Voetbal, het kan zo mooi zijn!
Verdwaald in mijn gedachten staar ik wat naar het blauwe voetbalkaartje in mijn handen. Ik heb een grijns van oor tot oor. Mijn blik valt op de kaartprijs. Een duizelingwekkend bedrag van € 2,50. Het zijn de kleine dingetjes die een voetbalromanticus intens gelukkig kunnen maken. Wellicht denk je, dat is er eentje in de categorie vroeger toen alles beter was. Terug in de tijd naar de, pak hem beet, jaren 70 toen voetballen op het hoogste niveau betekende dat je daarnaast gewoon moest werken voor je brood.
Nee het is de zomer van 2016. Op enkele dagen na precies een jaar geleden. Ik ben net wakker geworden in het zonovergoten Sarajevo, waar ik de avond er voor deel uit maakte van de stadsderby. Te midden van de Manjici van Zeljeznicar, op de oude betonnen maar o zo fantastische Holy South tribune. De hele wedstrijd een orkaan van geluid wat van de tribune af rolt, zeker wanneer in de 53e minuut Plavi (Blauwen) op een 1-0 voorsprong komen. Met een brandende fakkel duik ik de hekken in om het te vieren. Pure voetbalpassie. Hoewel we uiteindelijk niet een overwinning konden vieren – het werd gelijk – was er sprake van absolute trots. De spelers op het veld, gesteund door de fanatieke aanhang, hadden immers alles gegeven. En na afloop, zowel supporters als spelers in de hekken om elkaar te bedanken.

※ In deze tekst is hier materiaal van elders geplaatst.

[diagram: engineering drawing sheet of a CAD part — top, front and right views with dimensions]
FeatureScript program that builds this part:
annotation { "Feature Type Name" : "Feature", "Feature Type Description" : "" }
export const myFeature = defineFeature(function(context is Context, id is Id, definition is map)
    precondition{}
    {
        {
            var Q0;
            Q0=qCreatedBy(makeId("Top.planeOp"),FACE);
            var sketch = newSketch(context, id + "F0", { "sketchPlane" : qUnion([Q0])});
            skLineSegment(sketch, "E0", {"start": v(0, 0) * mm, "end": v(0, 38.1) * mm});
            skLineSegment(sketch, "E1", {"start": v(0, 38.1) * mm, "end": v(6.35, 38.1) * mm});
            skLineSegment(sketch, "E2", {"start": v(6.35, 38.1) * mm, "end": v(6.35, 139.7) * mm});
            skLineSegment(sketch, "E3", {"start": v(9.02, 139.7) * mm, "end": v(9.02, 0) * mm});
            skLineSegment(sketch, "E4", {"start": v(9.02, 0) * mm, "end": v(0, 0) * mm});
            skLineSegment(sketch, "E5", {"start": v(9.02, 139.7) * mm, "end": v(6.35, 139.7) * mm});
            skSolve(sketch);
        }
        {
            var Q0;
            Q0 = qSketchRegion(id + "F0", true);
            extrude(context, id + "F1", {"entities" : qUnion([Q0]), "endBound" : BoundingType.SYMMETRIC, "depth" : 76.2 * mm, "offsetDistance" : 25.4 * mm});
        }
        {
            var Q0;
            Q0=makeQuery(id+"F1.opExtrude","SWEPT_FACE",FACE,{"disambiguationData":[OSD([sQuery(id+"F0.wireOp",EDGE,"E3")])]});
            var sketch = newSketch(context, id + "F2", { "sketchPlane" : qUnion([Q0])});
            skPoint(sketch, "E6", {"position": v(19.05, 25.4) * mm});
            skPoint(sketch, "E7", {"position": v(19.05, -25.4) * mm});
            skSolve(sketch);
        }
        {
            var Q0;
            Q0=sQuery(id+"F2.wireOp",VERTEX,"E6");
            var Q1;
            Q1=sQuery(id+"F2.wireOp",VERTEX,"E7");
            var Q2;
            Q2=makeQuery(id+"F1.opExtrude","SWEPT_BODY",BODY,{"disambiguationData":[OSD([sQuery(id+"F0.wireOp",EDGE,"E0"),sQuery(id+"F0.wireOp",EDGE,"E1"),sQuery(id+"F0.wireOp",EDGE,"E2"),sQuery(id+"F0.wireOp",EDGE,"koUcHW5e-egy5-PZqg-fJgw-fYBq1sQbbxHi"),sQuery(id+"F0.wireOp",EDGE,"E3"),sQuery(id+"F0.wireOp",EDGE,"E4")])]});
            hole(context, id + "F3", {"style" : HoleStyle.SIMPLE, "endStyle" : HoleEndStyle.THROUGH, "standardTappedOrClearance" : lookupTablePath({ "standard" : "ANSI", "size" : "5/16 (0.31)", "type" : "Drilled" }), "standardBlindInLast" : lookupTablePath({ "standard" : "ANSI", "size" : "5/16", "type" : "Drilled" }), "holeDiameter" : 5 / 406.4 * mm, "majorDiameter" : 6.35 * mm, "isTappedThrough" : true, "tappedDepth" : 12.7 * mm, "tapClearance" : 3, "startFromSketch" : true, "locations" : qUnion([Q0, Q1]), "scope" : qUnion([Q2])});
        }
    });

Voor vele Bosniërs is voetbal zo ongeveer het enige wat ze nog hebben. Het is hun leven. En buiten dat hebben ze een fantastische mentaliteit. Enorm gastvrij. Ook al ben jij de miljonair, zij zouden hun laatste stuiver uitgeven zodat het jou aan niets ontbreekt. Iets wat eigenlijk voor de gehele Balkan geldt. Het gebrek aan geld zorgt er voor dat het voetbal daar puur blijft. Géén moderne voetbalstadions, géén skyboxen voor de elite en zeker géén hordes toeristen die 90 minuten lang met een iPad staan te filmen.
Hoe anders is dat op, pak hem beet, hemelsbreed 1000 kilometer westelijker in Europa. Waar je zou hopen dat de elitaire kant van het voetbal niet dieper zou kunnen zinken, is dat deze week helaas realiteit geworden. Een of ander Braziliaans pestventje – die toevallig heel goed een bal weet te raken – is op krankzinnige wijze de duurste speler aller tijden geworden. Met behulp van een leger aan advocaten en zijn vader, heeft Neymar zichzelf via een of andere wazige financiële constructie vanuit Qatar weten vrij te kopen bij FC Barcelona om te kunnen tekenen bij Paris Saint German. De corrupte UEFA en FIFA staan er bij en kijken naar. De zgn. Financial Fair Play is ook alleen maar een formaliteit in een logo. Binnen de elite komt het niet in de woordenboeken voor.
Het heeft helemaal niets meer te maken met de passie voor het spelletje. Clubliefde is al langer een illusie geworden, zeker bij dat soort spelers. De elitaire kant van het voetbal is niets meer dan een ordinaire, vaak dubieuze, business waar het alleen maar draait om de centen. Voetbaltoeristen, maar nog meer de echte supporters, worden volledig financieel uitgekleed. Kijk alleen al naar de idiote prijsontwikkelingen in Engeland de afgelopen decennia, notabene de bakermat van het voetbal. Groot geworden door de Engelse supporter uit de arbeidershuizen rond de stadions. Nu door de idioot hoge ticketprijzen uit het stadion verdreven.
Het voetbal is een grote luchtbel die vroeg of laat knapt. Zijn het niet de sjeiks die hun speeltjes na enkele jaren weer aan hun lot overlaten, dan zijn het wel de echte supporters die meer en meer uit de stadions weg zullen blijven. En hoe kleiner de doelgroep wordt, hoe minder interessant het is om er geld in te pompen.
En waar de elite met de Champions League (waarom het die naam eigenlijk nog draagt mag Joost weten) eigenlijk al een privéfeestje bezit, mogen ze dat van mij in competitieverband ook gaan doen. Gooi die poenerige clubs uit The Big 4 maar lekker bij elkaar in een competitie en geef het voetbal terug aan de gewone mens. Kan de elite zich druk blijven maken om rellende belchinezen, gaan wij wel voor de authentieke voetbalcultuur en rivaliteit.
Ik kan in ieder geval niet wachten om de komende maanden blauwbekkend naar slecht voetbal te gaan staan kijken onder het genot van een lauw biertje en een broodje bal voor een paar euro. Voetbal, het kan zo mooi zijn.